Speech recognition systems, which are at the heart of software and services from tech behemoths like Google, Amazon, and Meta, have been developed by countless organizations. Whisper was trained on 680,000 hours of multilingual and “multitask” data that was gathered from the web, which led to improved recognition of distinctive accents, background noise, and technical jargon, but according to OpenAI, this is what makes Whisper unique.
“AI researchers looking into the robustness, generalization, capabilities, biases, and constraints of the current model are the main intended users of [the Whisper] models. However, Whisper also has the potential to be quite helpful for developers as an automatic speech recognition solution, particularly for English speech recognition, according to OpenAI in the Whisper GitHub repository, where different versions of the system can be downloaded. “In about 10 languages, [the models] produce strong ASR results. They haven’t been rigorously evaluated in these areas, but they may show additional capabilities if tuned for certain tasks like voice activity detection, speaker classification, or speaker diarization.
Whisper has flaws, especially with regard to text prediction. Whisper may include words in its transcriptions that weren’t actually spoken, according to OpenAI, because the system was trained on a lot of “noisy” data. This is possibly because Whisper is simultaneously attempting to predict the next word in audio and to transcribe the audio itself. Whisper also doesn’t perform equally well across linguistic barriers, exhibiting a higher error rate for speakers of languages underrepresented in the training data.
Unfortunately, the field of speech recognition is not entirely original with that last statement. Even the best systems have biases; a 2020 Stanford study found that systems from Amazon, Apple, Google, IBM, and Microsoft made significantly fewer mistakes — about 35% — with white users than with Black users. OpenAI anticipates using Whisper’s transcription capabilities to enhance current accessibility tools despite this.
While Whisper models can’t be used for real-time transcription right out of the box, the company explains on GitHub that due to their speed and size, others may be able to build applications on top of them that enable close to real-time speech recognition and translation.

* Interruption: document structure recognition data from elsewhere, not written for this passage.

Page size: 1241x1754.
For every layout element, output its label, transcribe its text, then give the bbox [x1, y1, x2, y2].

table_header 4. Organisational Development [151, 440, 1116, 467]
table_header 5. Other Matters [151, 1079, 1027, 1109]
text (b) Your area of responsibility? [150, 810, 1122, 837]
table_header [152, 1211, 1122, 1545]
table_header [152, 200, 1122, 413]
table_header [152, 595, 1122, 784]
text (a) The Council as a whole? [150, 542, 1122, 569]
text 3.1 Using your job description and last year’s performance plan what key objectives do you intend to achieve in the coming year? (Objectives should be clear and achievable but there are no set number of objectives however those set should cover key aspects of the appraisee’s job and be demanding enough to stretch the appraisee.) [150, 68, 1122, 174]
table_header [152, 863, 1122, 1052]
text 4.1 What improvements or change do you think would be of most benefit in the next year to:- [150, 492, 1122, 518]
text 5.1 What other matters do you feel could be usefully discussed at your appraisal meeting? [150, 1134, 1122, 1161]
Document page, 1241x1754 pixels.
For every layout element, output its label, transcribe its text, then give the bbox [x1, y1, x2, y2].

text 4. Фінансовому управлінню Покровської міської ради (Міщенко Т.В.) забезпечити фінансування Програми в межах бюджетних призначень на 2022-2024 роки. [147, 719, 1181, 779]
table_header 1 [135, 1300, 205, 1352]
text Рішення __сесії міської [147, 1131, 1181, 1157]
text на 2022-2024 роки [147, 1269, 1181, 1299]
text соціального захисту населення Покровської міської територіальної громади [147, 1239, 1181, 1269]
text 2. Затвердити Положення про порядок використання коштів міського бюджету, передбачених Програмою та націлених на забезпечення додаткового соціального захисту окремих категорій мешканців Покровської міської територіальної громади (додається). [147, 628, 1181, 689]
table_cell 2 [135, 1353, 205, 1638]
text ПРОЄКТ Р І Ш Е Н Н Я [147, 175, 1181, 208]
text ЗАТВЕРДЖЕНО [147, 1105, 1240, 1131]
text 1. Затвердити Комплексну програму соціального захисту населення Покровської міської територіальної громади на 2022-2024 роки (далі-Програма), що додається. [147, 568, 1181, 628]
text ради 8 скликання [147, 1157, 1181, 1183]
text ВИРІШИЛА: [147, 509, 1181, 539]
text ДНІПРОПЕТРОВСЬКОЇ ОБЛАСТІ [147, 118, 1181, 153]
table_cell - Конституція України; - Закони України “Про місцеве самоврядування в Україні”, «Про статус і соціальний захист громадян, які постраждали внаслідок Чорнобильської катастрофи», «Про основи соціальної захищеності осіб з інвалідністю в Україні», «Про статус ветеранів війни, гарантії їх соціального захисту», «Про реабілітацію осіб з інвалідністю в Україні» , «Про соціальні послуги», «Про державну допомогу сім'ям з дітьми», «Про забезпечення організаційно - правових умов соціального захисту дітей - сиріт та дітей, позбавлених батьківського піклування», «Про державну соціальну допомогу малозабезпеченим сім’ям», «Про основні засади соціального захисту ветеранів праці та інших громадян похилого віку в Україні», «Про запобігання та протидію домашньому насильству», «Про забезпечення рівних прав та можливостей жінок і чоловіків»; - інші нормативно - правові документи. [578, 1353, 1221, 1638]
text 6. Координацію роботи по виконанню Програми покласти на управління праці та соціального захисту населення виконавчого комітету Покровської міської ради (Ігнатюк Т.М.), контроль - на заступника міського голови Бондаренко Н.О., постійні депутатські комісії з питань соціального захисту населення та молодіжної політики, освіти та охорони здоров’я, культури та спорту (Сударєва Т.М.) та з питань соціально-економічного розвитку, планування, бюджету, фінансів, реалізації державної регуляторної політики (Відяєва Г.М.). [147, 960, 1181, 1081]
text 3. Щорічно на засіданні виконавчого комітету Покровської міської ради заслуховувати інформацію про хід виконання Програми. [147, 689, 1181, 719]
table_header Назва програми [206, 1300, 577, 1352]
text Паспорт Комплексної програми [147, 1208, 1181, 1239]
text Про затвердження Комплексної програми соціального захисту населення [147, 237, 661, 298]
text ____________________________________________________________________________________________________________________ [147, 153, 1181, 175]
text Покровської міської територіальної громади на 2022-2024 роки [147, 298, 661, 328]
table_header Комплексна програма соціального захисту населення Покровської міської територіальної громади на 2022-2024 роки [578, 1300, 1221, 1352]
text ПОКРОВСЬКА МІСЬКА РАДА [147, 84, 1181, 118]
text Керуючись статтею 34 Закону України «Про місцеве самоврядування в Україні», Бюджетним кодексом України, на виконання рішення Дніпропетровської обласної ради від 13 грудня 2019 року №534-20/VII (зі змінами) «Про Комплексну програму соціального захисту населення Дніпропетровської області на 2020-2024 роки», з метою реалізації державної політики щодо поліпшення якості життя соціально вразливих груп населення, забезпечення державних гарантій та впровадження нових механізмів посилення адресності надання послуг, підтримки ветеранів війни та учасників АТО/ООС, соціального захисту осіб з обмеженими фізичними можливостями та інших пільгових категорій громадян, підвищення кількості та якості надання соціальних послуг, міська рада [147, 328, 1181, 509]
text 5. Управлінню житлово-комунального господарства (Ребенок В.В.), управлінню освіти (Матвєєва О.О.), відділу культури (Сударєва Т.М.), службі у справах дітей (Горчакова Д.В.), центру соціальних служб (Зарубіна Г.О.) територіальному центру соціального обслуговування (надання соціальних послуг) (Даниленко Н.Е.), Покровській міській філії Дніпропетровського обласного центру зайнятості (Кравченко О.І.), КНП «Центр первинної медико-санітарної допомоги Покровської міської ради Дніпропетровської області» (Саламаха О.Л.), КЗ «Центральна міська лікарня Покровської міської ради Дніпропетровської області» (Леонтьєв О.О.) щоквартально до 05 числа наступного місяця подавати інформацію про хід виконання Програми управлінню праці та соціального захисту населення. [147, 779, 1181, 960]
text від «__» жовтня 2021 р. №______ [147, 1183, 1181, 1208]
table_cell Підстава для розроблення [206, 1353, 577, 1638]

The disparate performance of these models may have real economic implications, according to the real value of useful applications constructed on top of Whisper models. We hope that the technology will primarily be used for good. Making automatic speech recognition technology more widely available could encourage more actors to develop effective surveillance technologies or expand already-existing surveillance efforts because of the speed and accuracy that make automatic transcription and translation of significant amounts of audio communication feasible and affordable.
Whisper’s debut does not necessarily portend what OpenAI has in store for the future. While concentrating more on commercial projects like DALL-E 2 and GPT-3, the company is also working on a number of purely theoretical research lines, such as artificial intelligence systems that learn from watching videos.